Diz uma antiga lenda oriental que na época da dinastia T’sin, havia um rei despótico que gastava de modo perdulário, prendia e torturava os críticos do seu regime, e roubava o Tesouro público. O rei subira ao trono cercado de expectativas, pois fora um príncipe inteligente, amado pelo povo. Depois que passou a governar de modo desastroso, um grupo de nobres reuniu-se, conspirou, e juntou exércitos para enfrentar o tirano. Houve uma guerra sangrenta. O tirano foi morto, e os nobres elegeram, para substituí-lo, o nobre Li H’sien. Este era um homem íntegro, mas, assim que subiu ao trono, começou a se comportar de modo muito parecido com o antecessor. Perseguiu os antigos aliados, construiu palácios para seus parentes, cercou-se de bajuladores, e botava na cadeia quem falava mal dele.
Os nobres agüentaram isso durante alguns anos, aí juntaram-se novamente, desencadearam outra revolução, executaram Li H’sien e colocaram no trono o general Hsui-Pen, um homem valoroso, simples, de julgamentos serenos e caráter firme. Poucos anos depois, o general tinha transformado a corte num verdadeiro bordel com orgias intermináveis, além de promover a execução de dissidentes, e a invasão militar das províncias vizinhas. Os nobres, já desesperados, sem saber o que fazer, foram queixar-se ao Budista Tibetano. O Budista Tibetano deu uma baforada do seu narguilê, pensou, pensou, aí disse: “Olha, eu, se fosse vocês, tocava fogo era naquele trono. Todo mundo que se senta lá fica assim.”

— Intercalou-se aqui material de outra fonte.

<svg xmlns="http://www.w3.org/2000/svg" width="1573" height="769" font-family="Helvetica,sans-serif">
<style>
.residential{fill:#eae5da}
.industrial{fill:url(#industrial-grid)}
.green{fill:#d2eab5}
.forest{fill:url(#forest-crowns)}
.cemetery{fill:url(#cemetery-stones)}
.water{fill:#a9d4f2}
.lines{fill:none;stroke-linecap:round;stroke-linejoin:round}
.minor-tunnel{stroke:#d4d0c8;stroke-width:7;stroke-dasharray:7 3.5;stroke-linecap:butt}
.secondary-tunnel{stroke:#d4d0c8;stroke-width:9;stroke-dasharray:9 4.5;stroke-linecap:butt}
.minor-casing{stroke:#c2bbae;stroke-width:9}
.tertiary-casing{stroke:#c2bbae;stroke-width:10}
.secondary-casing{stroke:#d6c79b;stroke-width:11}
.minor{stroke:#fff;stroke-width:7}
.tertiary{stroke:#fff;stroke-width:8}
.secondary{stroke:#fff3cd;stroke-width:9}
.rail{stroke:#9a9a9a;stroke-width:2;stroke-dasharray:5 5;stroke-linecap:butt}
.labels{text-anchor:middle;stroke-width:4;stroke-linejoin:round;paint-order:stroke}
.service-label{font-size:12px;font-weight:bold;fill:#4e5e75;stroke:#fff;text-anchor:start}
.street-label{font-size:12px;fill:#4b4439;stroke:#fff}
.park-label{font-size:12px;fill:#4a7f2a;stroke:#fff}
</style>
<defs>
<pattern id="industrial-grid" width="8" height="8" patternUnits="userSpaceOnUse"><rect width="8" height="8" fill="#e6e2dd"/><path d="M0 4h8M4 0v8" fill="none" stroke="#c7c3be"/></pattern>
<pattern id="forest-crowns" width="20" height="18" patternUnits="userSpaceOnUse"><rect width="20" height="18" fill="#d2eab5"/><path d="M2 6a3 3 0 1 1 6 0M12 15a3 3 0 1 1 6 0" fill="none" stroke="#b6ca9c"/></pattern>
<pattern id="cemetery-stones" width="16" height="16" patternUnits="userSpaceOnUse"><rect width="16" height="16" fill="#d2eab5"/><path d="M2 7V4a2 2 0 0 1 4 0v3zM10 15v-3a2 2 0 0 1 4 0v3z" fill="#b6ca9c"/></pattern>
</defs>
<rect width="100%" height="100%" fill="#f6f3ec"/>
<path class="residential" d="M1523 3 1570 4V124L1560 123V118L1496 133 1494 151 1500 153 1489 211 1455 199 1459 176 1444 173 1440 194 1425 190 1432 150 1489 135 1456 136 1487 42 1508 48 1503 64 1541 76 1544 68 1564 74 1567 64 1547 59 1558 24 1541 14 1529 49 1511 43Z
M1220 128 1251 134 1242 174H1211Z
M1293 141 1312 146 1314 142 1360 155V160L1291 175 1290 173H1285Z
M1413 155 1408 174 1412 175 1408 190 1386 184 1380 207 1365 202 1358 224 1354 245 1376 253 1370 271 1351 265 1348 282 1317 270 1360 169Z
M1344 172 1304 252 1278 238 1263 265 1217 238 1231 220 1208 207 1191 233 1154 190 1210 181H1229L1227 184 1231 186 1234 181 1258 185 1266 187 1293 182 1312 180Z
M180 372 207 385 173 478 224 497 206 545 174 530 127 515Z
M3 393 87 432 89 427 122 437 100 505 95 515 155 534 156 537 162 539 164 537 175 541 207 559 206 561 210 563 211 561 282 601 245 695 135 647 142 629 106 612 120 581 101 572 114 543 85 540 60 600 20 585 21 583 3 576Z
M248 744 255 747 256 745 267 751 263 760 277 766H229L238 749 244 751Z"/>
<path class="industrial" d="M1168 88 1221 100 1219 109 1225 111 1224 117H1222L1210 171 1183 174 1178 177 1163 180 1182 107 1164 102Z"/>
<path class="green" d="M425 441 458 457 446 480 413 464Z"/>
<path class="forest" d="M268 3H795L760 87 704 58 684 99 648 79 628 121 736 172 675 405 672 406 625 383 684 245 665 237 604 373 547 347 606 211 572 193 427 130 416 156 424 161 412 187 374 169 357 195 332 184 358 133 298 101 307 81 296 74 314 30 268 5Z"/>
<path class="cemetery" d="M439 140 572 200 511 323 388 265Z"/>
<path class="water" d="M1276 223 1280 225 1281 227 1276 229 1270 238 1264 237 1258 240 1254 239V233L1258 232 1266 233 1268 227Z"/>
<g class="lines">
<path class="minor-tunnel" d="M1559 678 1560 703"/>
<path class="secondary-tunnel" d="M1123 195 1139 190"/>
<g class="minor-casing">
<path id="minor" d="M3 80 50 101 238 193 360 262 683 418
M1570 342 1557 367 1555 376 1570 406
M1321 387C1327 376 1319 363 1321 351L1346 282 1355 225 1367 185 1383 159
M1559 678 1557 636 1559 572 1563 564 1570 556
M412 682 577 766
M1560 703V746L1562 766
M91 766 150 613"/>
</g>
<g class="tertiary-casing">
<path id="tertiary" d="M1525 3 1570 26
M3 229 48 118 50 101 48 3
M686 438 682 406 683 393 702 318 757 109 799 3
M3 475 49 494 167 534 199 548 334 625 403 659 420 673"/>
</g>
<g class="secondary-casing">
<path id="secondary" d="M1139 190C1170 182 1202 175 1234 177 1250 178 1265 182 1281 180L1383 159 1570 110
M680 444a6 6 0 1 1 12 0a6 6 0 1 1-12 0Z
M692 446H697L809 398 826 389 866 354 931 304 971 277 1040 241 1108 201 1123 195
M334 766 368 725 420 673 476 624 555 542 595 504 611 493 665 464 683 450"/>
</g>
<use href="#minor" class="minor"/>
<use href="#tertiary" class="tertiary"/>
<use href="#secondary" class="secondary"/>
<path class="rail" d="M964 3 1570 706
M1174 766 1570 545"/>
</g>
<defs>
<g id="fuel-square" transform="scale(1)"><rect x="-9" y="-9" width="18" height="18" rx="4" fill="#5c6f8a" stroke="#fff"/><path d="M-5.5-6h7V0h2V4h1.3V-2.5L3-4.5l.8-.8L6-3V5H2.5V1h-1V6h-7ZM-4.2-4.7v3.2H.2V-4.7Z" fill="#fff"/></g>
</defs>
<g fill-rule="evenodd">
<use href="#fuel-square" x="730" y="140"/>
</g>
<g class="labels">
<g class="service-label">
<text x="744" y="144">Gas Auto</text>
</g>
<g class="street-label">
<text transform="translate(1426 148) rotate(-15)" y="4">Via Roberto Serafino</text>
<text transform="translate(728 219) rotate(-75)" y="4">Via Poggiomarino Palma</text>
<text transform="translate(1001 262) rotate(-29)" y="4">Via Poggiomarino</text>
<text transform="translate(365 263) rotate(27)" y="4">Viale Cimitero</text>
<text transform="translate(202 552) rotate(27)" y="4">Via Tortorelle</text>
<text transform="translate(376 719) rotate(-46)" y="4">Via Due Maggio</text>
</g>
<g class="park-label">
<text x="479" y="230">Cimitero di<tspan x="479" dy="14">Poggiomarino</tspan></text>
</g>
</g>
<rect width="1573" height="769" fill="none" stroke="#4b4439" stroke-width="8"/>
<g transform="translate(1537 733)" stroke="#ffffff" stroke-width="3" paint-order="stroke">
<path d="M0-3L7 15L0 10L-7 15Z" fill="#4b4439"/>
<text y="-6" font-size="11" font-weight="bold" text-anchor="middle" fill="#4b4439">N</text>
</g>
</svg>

Gostou da lenda oriental, caro leitor? Se gostou, obrigado, porque acabei de inventá-la. Não, não me elogie. A imaginação e a criatividade pouco contribuíram para a sua execução. O que mais me valeu foi a memória, o hábito de ler jornais, e algumas décadas de vida debruçado na janela por onde o mundo vive passando e só Carolina não vê. Para os que se debruçam nessa janela, o mundo traz surpresas cíclicas. Se são cíclicas, talvez não devessem ser surpresas, porque a repetição nos deixa prevenidos. Mas é que o mundo não se repete em círculos, como supunha Nietzsche, mas em espirais: cada vez que uma coisa acontece, acontece num ponto diferente da vez anterior.
O filme Viva Zapata, de Elia Kazan, mostra Marlon Brando no papel de um camponês mexicano que se revolta. Um dia eles vão protestar algo junto ao tirano local e este, enraivecendo-se , pergunta: “Você! Como é seu nome?!” Ele responde, intimidado: “Zapata. Emiliano Zapata.” Os anos se passam, Zapata entra na luta armada revolucionária, vira líder e herói, mas descobre que é mais fácil deflagrar Revoluções do que mantê-las. Depois que vira presidente do México, um dia uns camponeses vão ao palácio reclamar de alguma coisa. Ele se irrita com um dos queixosos, e diz: “Você! Como é o seu nome?!” Aí na mesma hora o episódio antigo lhe vem à memória, e ele se cala, confuso, percebendo a inversão dos papéis. Pois é. O problema é o trono, presidente.